We call for papers which examine the complex and multifaceted relationship between sex and violence, one that often crosses the borders drawn by race, class, gender and sexuality. Contributors could examine the ways legal and scientific ideas about normality and perversity affirmed or renounced violent acts. Other submissions might consider the ways violence is enmeshed within, or challenged by, the social order and how violent acts changed variously across time, space and place.
Suggested topics:
* feminist theories of violence
* sexual violence
* violence against women
* child sexual assault
* sexualisation of violence
* queer perspectives on sex and violence
* homophobia and/or transphobia
* Indigenous perspectives on sex and violence
* race and/or colonialism
* sex and war
* gender and the military
* medicine and the body
* law and sexuality
* science and sexuality
Please send a 250 word abstract and short biographical note to Lisa Featherstone and Amanda Kaladelfos by 17th November 2012. Expected publication date is mid-2014.
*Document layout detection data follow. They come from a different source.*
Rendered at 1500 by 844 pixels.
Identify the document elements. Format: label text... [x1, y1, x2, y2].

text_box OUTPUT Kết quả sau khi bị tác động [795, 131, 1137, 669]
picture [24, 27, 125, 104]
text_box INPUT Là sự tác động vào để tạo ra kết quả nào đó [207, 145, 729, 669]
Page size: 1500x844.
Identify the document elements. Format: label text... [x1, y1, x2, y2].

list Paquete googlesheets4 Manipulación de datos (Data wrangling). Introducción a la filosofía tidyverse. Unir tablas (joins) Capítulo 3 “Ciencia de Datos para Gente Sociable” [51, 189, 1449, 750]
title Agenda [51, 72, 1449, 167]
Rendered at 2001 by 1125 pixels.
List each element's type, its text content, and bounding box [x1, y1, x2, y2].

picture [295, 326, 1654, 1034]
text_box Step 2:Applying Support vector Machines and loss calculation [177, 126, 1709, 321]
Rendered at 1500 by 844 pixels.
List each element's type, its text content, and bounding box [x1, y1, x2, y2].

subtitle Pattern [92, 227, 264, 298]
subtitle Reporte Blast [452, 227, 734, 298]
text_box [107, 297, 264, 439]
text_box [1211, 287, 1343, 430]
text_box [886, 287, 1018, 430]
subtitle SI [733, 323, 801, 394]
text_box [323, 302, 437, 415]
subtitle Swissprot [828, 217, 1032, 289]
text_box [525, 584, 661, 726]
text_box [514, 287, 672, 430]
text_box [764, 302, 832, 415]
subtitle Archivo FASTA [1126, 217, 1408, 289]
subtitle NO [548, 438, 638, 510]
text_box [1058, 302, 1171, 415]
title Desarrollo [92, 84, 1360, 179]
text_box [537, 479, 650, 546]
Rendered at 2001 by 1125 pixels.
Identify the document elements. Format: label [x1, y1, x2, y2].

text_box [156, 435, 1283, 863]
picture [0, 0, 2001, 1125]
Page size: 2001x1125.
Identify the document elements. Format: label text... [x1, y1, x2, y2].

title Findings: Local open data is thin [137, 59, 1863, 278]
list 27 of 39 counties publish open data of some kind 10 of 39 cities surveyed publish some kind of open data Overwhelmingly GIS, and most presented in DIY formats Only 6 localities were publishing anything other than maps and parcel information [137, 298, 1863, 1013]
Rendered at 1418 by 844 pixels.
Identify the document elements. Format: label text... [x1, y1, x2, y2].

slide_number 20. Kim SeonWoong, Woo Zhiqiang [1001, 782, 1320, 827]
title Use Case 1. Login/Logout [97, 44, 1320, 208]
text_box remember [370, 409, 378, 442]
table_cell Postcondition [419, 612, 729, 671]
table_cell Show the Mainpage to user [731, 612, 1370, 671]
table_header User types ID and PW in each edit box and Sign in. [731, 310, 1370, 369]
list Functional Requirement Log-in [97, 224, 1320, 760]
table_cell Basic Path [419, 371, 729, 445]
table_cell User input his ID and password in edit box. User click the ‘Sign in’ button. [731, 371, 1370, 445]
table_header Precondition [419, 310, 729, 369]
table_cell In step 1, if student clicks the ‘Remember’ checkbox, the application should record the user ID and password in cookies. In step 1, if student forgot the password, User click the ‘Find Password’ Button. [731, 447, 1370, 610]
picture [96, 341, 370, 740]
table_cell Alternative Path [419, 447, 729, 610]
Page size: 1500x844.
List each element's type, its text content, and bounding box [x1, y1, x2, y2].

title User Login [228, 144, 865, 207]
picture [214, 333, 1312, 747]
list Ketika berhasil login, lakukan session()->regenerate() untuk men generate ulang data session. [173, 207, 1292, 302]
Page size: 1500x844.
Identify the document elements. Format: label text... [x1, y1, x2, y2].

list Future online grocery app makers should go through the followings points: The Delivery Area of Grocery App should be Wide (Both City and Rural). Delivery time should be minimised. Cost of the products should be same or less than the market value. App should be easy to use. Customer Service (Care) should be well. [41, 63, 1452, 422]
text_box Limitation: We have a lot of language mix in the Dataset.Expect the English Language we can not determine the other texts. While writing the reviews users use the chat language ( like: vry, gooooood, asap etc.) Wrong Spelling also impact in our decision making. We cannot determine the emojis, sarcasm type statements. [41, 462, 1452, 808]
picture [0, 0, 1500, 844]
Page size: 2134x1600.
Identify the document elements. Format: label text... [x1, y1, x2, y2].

Lisa Featherstone is a Lecturer in Australian History at the University of Newcastle, Australia. She has published widely on the history of sexuality, medical history and Australian gender history, and is the author of Let’s Talk About Sex: Histories of Sexuality in Australia from Federation to the Pill (Cambridge Scholars Press, 2011). Amanda Kaladelfos is a historian and Research Fellow at the ARC Centre of Excellence in Policing and Security (CEPS) at Griffith University. Amanda has published on the history of violence, sexuality, and criminal justice in Australia. Amanda’s latest articles appear in Women’s History Review and History Australia.